Extracted records Block Start

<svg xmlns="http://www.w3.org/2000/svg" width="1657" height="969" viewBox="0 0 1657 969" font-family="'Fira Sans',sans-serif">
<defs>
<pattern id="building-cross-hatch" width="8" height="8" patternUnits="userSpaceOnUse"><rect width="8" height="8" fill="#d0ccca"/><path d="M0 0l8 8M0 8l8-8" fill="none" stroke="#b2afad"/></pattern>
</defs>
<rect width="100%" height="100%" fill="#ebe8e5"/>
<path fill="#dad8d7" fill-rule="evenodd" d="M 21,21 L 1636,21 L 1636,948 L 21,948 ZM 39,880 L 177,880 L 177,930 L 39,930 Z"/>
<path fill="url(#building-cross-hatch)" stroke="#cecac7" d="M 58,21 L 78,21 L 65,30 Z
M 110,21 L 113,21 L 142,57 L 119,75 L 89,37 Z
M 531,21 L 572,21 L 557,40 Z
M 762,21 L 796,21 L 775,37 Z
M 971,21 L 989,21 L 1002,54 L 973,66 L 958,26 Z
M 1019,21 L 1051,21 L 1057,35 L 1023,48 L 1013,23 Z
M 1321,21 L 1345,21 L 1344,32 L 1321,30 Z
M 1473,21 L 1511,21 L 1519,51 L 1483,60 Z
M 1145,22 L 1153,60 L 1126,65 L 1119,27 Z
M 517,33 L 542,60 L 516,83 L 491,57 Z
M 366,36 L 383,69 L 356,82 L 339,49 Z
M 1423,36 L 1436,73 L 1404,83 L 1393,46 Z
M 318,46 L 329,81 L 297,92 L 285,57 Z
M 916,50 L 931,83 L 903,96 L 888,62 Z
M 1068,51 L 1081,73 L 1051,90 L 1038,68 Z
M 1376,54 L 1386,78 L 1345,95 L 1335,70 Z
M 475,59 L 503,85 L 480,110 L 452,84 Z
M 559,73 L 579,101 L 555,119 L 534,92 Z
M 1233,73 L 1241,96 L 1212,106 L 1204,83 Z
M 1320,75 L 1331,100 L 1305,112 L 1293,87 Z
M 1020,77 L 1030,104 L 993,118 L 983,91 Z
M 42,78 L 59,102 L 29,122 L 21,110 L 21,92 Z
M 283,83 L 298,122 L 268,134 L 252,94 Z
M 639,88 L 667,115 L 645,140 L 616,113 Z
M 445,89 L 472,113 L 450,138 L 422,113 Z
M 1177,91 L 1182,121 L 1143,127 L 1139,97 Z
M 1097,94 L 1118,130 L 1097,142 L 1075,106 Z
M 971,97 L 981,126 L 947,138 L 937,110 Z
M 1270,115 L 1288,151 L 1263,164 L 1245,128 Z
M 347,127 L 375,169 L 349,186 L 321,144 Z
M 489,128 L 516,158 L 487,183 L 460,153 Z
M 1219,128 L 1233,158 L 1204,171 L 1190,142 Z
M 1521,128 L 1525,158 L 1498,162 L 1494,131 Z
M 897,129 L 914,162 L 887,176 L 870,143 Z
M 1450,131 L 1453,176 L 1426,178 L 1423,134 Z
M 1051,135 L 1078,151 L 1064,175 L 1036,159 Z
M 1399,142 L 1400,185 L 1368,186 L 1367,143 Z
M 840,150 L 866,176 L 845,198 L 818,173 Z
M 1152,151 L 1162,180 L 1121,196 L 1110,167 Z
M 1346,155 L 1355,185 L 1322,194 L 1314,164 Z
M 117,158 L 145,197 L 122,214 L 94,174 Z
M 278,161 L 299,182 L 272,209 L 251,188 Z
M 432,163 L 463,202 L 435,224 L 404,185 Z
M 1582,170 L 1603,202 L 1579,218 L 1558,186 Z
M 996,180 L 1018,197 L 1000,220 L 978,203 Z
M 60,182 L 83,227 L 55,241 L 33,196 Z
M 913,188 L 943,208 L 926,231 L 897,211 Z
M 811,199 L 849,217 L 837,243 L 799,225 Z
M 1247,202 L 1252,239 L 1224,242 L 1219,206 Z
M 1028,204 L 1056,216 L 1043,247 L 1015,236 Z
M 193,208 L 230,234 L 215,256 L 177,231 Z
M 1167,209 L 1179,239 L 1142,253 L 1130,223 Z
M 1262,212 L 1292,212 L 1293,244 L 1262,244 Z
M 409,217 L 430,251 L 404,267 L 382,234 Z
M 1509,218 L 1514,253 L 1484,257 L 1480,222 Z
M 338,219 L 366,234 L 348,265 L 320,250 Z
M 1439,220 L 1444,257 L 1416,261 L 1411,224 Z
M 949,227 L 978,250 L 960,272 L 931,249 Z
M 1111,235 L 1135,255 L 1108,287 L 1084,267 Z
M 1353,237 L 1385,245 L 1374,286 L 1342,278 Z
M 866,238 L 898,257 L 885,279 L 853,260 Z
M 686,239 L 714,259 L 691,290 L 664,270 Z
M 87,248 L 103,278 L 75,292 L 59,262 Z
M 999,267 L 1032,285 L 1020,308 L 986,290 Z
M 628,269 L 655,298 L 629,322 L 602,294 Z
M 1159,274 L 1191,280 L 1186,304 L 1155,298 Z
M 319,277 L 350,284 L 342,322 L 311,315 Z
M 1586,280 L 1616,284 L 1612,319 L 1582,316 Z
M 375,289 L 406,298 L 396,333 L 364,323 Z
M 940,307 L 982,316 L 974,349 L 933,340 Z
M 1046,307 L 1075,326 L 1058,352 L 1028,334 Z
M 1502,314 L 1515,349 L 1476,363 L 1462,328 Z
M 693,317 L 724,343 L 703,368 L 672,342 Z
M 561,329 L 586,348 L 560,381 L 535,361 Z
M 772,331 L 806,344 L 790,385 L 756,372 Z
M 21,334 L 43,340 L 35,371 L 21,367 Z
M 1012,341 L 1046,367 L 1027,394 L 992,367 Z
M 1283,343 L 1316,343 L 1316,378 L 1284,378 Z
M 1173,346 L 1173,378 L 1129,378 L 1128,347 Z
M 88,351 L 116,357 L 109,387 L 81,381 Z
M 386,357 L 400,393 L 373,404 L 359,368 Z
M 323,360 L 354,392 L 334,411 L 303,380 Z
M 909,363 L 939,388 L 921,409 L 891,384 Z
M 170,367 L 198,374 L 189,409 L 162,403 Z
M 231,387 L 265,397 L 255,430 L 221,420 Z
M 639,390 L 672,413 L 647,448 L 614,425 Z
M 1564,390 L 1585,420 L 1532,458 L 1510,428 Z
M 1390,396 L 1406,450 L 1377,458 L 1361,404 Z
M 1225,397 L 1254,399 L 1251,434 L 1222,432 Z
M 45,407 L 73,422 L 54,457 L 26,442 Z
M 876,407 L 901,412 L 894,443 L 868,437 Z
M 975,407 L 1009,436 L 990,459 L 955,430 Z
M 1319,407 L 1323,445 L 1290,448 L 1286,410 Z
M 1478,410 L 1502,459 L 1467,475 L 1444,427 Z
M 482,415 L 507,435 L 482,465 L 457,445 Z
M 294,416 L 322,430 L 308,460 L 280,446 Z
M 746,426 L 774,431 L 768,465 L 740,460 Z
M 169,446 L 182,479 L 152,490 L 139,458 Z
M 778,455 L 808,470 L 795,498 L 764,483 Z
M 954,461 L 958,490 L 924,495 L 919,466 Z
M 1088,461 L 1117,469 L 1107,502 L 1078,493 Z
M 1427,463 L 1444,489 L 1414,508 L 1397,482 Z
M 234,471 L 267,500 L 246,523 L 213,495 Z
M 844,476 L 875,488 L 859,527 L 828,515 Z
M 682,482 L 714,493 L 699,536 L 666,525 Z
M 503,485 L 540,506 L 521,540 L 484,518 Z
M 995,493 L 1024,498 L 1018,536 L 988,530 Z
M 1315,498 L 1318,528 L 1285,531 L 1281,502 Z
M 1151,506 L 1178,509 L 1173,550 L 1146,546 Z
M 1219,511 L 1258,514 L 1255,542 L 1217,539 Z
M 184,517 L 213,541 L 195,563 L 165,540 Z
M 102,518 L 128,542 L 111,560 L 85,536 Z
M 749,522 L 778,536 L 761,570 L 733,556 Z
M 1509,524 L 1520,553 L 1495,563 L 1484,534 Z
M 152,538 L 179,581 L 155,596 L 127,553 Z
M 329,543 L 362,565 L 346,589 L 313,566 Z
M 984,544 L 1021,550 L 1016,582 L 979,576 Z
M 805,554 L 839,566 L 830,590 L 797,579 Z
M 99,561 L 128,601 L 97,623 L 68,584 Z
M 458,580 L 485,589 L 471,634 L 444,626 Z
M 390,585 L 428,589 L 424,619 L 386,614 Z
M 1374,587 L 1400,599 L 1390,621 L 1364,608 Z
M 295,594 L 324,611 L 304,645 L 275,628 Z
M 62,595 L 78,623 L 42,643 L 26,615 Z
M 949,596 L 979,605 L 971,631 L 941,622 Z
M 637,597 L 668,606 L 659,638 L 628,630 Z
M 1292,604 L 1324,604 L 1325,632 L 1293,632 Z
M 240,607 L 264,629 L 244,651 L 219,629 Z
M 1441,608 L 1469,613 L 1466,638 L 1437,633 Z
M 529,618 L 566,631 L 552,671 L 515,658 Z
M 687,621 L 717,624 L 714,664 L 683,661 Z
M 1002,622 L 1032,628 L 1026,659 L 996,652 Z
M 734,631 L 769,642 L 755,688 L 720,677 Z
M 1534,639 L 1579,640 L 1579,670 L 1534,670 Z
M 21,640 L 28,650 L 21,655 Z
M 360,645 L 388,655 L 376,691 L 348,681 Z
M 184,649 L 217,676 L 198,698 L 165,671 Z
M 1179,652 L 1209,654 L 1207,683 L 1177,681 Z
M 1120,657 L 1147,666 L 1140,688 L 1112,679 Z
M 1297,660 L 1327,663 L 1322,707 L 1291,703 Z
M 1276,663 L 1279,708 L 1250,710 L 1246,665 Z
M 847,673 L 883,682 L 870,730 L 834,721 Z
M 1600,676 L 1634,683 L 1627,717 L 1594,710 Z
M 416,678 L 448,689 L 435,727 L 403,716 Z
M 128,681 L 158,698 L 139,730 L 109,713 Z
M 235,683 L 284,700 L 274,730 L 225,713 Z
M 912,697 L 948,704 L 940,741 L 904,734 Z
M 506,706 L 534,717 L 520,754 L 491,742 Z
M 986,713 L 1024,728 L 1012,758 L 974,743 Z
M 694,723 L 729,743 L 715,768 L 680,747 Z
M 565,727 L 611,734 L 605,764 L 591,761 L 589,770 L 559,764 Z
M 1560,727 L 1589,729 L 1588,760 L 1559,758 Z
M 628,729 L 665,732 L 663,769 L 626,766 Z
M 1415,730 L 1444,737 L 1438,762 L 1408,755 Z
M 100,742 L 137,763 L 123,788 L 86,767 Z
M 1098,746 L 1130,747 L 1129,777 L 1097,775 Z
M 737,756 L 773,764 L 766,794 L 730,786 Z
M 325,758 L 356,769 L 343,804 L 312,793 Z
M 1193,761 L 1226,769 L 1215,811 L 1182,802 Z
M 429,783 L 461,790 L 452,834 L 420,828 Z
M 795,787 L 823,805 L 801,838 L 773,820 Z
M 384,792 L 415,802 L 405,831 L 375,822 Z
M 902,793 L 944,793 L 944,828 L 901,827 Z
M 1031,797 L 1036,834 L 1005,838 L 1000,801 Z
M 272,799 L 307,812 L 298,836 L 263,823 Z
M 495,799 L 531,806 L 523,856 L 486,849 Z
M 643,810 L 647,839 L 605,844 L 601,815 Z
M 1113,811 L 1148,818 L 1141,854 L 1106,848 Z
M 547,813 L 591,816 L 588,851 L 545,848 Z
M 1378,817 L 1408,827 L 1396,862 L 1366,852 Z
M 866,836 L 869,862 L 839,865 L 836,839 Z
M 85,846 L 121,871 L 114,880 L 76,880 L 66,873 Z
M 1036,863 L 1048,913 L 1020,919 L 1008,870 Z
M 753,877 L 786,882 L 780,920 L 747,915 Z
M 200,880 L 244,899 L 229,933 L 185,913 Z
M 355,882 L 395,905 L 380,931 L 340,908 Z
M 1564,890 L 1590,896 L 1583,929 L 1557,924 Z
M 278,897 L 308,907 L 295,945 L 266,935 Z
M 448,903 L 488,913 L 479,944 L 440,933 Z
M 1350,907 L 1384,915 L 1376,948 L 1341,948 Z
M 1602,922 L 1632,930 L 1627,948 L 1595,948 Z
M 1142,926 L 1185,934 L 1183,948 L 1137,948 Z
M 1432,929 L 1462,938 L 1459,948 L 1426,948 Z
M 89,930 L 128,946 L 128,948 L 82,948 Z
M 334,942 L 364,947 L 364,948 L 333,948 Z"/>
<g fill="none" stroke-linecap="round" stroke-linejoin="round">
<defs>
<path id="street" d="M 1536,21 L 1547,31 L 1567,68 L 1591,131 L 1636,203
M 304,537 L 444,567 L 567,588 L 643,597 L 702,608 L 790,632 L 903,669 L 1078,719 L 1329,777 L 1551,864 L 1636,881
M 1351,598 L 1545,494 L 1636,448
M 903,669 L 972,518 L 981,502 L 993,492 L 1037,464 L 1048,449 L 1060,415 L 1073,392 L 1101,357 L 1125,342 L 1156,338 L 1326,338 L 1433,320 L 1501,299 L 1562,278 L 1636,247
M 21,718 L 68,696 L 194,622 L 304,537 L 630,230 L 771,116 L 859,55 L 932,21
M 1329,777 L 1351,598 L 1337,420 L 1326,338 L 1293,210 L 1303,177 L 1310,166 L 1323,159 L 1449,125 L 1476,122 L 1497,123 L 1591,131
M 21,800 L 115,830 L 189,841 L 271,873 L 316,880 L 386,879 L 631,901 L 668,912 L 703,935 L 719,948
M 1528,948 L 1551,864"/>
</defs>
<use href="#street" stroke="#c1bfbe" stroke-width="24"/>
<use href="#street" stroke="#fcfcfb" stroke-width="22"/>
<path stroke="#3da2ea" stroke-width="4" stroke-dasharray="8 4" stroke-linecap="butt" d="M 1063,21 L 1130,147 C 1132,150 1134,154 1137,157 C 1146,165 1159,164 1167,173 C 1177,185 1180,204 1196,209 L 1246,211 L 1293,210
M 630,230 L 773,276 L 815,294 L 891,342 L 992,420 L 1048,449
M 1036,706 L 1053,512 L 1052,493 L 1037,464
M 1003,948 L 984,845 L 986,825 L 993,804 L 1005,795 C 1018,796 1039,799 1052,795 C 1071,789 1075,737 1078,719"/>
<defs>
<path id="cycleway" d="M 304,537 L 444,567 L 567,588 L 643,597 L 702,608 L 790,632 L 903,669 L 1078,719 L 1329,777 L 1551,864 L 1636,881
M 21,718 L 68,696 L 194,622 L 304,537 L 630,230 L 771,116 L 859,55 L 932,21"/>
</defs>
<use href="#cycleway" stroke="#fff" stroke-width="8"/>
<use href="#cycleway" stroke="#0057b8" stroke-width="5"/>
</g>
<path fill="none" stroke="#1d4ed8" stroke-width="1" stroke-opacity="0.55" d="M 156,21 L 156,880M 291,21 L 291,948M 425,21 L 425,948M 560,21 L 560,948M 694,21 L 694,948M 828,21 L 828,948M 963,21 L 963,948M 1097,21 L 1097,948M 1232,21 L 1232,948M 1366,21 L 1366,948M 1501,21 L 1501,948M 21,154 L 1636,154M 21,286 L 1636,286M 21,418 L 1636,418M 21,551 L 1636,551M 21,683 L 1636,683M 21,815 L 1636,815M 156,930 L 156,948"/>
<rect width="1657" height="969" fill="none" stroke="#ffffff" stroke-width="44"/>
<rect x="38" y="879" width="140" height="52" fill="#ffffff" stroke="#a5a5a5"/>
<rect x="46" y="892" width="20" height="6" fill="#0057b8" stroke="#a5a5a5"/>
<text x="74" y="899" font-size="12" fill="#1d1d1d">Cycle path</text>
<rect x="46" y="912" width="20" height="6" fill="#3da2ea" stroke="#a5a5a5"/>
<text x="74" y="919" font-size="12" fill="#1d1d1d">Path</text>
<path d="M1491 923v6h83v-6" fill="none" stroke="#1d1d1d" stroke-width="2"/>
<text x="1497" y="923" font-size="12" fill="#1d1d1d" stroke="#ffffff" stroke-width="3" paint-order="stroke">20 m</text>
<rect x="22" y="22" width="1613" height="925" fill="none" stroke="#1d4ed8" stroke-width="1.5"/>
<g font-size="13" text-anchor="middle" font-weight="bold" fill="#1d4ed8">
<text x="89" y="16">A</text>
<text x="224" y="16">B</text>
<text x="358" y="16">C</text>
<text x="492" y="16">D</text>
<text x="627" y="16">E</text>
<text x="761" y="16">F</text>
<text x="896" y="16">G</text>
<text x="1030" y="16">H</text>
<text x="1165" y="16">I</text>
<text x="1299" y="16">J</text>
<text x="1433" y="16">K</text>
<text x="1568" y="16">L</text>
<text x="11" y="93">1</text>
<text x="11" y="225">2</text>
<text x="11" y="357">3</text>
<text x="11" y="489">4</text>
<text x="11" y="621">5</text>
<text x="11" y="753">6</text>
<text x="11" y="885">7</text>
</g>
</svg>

Extracted records Block End

Here the output must be the lines above from the line with "M 1152,151 L 1162,180 L 1121,196 L 1110,167 Z" to the line with "M 639,390 L 672,413 L 647,448 L 614,425 Z", both included, duplicated word for word and nothing else.

- [Result of this task]
M 1152,151 L 1162,180 L 1121,196 L 1110,167 Z
M 1346,155 L 1355,185 L 1322,194 L 1314,164 Z
M 117,158 L 145,197 L 122,214 L 94,174 Z
M 278,161 L 299,182 L 272,209 L 251,188 Z
M 432,163 L 463,202 L 435,224 L 404,185 Z
M 1582,170 L 1603,202 L 1579,218 L 1558,186 Z
M 996,180 L 1018,197 L 1000,220 L 978,203 Z
M 60,182 L 83,227 L 55,241 L 33,196 Z
M 913,188 L 943,208 L 926,231 L 897,211 Z
M 811,199 L 849,217 L 837,243 L 799,225 Z
M 1247,202 L 1252,239 L 1224,242 L 1219,206 Z
M 1028,204 L 1056,216 L 1043,247 L 1015,236 Z
M 193,208 L 230,234 L 215,256 L 177,231 Z
M 1167,209 L 1179,239 L 1142,253 L 1130,223 Z
M 1262,212 L 1292,212 L 1293,244 L 1262,244 Z
M 409,217 L 430,251 L 404,267 L 382,234 Z
M 1509,218 L 1514,253 L 1484,257 L 1480,222 Z
M 338,219 L 366,234 L 348,265 L 320,250 Z
M 1439,220 L 1444,257 L 1416,261 L 1411,224 Z
M 949,227 L 978,250 L 960,272 L 931,249 Z
M 1111,235 L 1135,255 L 1108,287 L 1084,267 Z
M 1353,237 L 1385,245 L 1374,286 L 1342,278 Z
M 866,238 L 898,257 L 885,279 L 853,260 Z
M 686,239 L 714,259 L 691,290 L 664,270 Z
M 87,248 L 103,278 L 75,292 L 59,262 Z
M 999,267 L 1032,285 L 1020,308 L 986,290 Z
M 628,269 L 655,298 L 629,322 L 602,294 Z
M 1159,274 L 1191,280 L 1186,304 L 1155,298 Z
M 319,277 L 350,284 L 342,322 L 311,315 Z
M 1586,280 L 1616,284 L 1612,319 L 1582,316 Z
M 375,289 L 406,298 L 396,333 L 364,323 Z
M 940,307 L 982,316 L 974,349 L 933,340 Z
M 1046,307 L 1075,326 L 1058,352 L 1028,334 Z
M 1502,314 L 1515,349 L 1476,363 L 1462,328 Z
M 693,317 L 724,343 L 703,368 L 672,342 Z
M 561,329 L 586,348 L 560,381 L 535,361 Z
M 772,331 L 806,344 L 790,385 L 756,372 Z
M 21,334 L 43,340 L 35,371 L 21,367 Z
M 1012,341 L 1046,367 L 1027,394 L 992,367 Z
M 1283,343 L 1316,343 L 1316,378 L 1284,378 Z
M 1173,346 L 1173,378 L 1129,378 L 1128,347 Z
M 88,351 L 116,357 L 109,387 L 81,381 Z
M 386,357 L 400,393 L 373,404 L 359,368 Z
M 323,360 L 354,392 L 334,411 L 303,380 Z
M 909,363 L 939,388 L 921,409 L 891,384 Z
M 170,367 L 198,374 L 189,409 L 162,403 Z
M 231,387 L 265,397 L 255,430 L 221,420 Z
M 639,390 L 672,413 L 647,448 L 614,425 Z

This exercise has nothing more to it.